I own a small 100-year-old house in the country in Prince Edward County, Ontario. I am surrounded by farms. A field (beans this year, wheat last) is on the other side of my driveway; I can see my neighbour’s two horses out the kitchen window, and when I sit outside on long summer nights I can sometimes hear cows lowing.
I have only lived here 18 months, and this summer past I put in the start of a vegetable garden. Not much, just lettuce and tomatoes, but I plan to expand the garden every year. The County (as we call Prince Edward County) is famous for farms and wineries, so in the summer and fall I can buy almost anything in the way of produce, eggs, cheese either by walking to a nearby farmer’s gate stand or driving a short distance.
The picture is of a flock of wild turkeys crossing the field beside my property.
I think I am the only Canadian on the blog, so I thought that just coming off the holidays, I would give you an idea of what we ate over Christmas. Probably pretty close to a traditional Canadian Christmas, if there is such a thing in this most multi-cultural of countries.
Christmas Eve. I made a very traditional Quebec pork pie called a Tortière, which I served with a big green salad tossed with cranberries and pine nuts in a dressing flavoured with maple syrup. For dessert we had butterscotch pie.
Christmas Morning. My brother and one daughter made pancakes, scrambled eggs, bacon and sausages. The pancakes were slathered with maple syrup from the farm about 10 kilometres from my house.
Christmas dinner.

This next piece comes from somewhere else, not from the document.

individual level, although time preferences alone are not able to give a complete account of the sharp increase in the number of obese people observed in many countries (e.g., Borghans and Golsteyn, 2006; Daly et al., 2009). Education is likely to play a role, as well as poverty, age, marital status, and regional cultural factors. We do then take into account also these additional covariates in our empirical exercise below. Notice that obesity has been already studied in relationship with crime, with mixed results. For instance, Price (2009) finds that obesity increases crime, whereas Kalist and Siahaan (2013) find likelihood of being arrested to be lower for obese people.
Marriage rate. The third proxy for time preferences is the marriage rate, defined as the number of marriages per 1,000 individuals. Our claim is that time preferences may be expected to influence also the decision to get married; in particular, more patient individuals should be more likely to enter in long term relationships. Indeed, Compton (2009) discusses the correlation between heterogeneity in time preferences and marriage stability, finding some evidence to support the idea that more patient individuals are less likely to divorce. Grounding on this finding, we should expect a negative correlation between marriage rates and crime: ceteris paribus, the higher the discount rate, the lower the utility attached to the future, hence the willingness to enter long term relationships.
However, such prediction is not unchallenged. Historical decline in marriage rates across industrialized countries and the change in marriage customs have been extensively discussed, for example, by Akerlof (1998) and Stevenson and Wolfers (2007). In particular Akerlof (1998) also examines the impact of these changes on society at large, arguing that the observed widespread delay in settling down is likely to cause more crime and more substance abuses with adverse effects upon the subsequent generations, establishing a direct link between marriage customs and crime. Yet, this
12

I made two types of Crostini as the starter then we had a fresh, free-range turkey with The World’s Best Stuffing (TM), mashed potatoes, squash and sweet potato casserole (flavoured with nutmeg and maple syrup), green beans, and gravy. Dessert was left-over butterscotch pie, and apple pie with ice cream.

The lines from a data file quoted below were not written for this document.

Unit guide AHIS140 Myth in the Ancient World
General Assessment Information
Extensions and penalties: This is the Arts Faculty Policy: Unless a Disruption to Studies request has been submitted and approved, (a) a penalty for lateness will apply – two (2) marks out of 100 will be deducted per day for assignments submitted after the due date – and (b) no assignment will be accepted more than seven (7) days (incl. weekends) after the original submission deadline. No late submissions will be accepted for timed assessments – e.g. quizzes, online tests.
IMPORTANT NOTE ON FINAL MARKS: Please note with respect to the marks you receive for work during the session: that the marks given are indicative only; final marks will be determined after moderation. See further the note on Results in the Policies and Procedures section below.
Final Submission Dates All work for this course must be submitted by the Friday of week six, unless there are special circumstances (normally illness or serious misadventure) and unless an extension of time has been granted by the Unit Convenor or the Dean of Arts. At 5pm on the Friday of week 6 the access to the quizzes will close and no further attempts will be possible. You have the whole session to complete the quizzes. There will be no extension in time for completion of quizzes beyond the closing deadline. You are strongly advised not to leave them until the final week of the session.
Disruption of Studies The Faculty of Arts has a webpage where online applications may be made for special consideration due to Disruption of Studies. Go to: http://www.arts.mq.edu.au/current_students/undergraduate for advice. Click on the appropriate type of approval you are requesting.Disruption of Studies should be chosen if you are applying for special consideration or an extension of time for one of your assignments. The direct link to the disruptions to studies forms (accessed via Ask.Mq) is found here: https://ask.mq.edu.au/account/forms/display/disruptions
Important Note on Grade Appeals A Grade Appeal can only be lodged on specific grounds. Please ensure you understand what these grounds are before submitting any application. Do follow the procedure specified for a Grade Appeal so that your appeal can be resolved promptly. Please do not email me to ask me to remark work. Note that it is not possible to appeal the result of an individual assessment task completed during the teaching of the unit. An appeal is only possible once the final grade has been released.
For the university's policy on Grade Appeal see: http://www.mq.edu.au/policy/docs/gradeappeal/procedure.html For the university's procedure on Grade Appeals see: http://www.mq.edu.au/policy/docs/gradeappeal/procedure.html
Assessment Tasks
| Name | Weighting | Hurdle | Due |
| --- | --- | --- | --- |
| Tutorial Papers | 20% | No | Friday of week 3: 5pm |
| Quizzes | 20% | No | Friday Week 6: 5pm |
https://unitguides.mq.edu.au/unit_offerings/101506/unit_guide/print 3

Boxing Day. (The day after Christmas is a holiday here). My daughter’s friends came to visit. Between rounds of cards and board games, I served a green salad and homemade cornbread to go with baked beans. The beans were special for me as I made them with navy beans I had harvested myself. The neighbouring farmer told me to help myself to all the beans I wanted. And so I did. I picked bowls and bowls of beans, shelled them all, and packed them into glass jars.
Total effort expended on harvesting and storing two cups of beans used for Boxing Day Dinner – about an hour.
Cost of two cups of beans if purchased at the store – probably about a buck fifty.
Satisfaction from knowing exactly where my food came from – incalculable.